March 23,2006 – SOSI Abstract Number: 6
How The Brain Perceived Odor Mixtures; When One Plus One Equals Three, C.B. Warren, PhD, Scientific Affairs Director, Sense of Smell Institute
All perfumers know how to make a carnation scent, eugenol (clove) and phenylethyl alcohol (rose) mixed in the right proportions is perceived as carnation, a very different ingredient from either of the starting ingredients. Zhihua Zou and Linda Buck explain what is going on in the brain that gives this effect in the March 10th issue of Science.
A very readable summary of this paper can be found on the Howard Hughes Medical Institute's website.

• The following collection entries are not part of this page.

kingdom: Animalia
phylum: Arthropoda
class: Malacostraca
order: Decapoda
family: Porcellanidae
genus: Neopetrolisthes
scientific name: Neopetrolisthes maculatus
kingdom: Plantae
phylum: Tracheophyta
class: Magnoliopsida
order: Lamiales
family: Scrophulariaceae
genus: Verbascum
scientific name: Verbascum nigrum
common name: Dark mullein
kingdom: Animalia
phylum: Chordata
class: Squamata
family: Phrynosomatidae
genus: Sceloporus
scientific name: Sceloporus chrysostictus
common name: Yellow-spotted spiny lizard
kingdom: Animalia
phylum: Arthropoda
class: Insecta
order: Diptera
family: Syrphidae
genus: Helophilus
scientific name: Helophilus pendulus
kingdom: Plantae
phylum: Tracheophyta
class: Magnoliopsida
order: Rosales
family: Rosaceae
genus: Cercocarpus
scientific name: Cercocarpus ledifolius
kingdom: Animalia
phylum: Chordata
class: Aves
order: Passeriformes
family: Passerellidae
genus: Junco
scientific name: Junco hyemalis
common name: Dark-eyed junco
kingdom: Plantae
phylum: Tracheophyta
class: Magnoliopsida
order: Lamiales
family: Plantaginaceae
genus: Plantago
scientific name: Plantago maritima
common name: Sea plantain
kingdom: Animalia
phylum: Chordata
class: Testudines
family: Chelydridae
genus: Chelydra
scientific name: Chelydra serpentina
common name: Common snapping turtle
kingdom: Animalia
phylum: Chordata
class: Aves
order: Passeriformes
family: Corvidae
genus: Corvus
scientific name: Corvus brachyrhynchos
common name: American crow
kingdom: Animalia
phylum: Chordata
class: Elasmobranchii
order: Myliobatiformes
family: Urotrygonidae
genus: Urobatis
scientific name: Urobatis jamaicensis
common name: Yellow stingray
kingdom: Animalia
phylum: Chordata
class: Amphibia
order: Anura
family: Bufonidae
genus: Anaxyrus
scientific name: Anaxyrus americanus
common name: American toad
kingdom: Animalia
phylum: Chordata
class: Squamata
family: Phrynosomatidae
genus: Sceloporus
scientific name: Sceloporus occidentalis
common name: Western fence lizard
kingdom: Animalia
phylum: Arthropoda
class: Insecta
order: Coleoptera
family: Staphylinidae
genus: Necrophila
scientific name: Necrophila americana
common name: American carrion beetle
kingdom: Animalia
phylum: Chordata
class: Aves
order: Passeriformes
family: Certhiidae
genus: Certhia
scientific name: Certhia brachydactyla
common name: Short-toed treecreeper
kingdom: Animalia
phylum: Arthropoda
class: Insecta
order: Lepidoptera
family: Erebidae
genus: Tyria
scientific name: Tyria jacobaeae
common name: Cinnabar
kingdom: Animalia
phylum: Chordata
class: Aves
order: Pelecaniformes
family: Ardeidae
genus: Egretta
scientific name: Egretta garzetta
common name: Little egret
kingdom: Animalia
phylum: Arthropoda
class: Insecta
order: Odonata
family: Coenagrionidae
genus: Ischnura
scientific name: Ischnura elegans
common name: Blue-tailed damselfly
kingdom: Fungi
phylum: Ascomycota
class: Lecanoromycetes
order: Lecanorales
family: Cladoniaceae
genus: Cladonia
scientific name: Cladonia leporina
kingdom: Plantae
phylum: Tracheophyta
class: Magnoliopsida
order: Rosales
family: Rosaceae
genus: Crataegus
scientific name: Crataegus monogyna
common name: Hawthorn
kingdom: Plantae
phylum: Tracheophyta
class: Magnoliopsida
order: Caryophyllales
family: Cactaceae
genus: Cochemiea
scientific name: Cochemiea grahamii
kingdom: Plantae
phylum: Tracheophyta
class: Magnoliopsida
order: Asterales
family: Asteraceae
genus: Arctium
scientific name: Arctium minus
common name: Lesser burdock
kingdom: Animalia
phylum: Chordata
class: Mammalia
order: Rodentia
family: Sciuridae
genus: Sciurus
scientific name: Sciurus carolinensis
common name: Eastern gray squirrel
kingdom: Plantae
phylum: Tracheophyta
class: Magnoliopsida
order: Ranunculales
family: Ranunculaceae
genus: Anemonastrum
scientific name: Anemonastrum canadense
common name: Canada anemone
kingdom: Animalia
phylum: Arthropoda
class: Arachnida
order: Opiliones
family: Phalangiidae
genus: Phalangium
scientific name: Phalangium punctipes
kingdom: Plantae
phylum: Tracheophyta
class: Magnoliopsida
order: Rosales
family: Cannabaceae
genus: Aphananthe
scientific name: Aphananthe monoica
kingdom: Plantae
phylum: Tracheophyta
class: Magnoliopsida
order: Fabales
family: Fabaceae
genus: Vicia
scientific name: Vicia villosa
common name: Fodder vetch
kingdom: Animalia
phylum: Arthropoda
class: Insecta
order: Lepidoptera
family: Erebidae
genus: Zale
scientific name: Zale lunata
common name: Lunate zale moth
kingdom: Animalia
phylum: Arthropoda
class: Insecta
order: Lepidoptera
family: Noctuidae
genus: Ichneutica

Odorants that enter the nose are detected by odor receptors on olfactory sensory neurons which line the nasal cavity. The sensory neurons transmit signals to the oflactory bulb, which then relays these signals to the higher brain area, the oflactory cortex. In both the nose and the olfactory bulb, each neuron appears to be dedicated to only one type of odorant receptor. The situation is different in the olfactory cortex.
Zou and Buck found that each cortical neuron received signals from multiople receptors. They reasoned that if this were the case, a combination of two odorants might stimulate both more and different cortical neurons than the sum of the neruons stimulated by each of the odorants alone. This indeed was the case; two odorants, for example, rose and clove, stimulated more and different neurons than the single odorants. In this way a combination of odorants gives rise to a different olfactory picture than can be predicted fromt he odors of the odorants alone. All perfumers know this and spend their careers creating those very special accords which end up being their signature.
This does not say that science will put the perfumers out of business, quite to the contrary, the creation of fine fragrance is still very much an empirical art. However, we now have a better feel of why one plus one equals three when it comes to odor mixtures.
Zou Z., Buck LB, Science, 2006 March 10;311(5766):1477-81.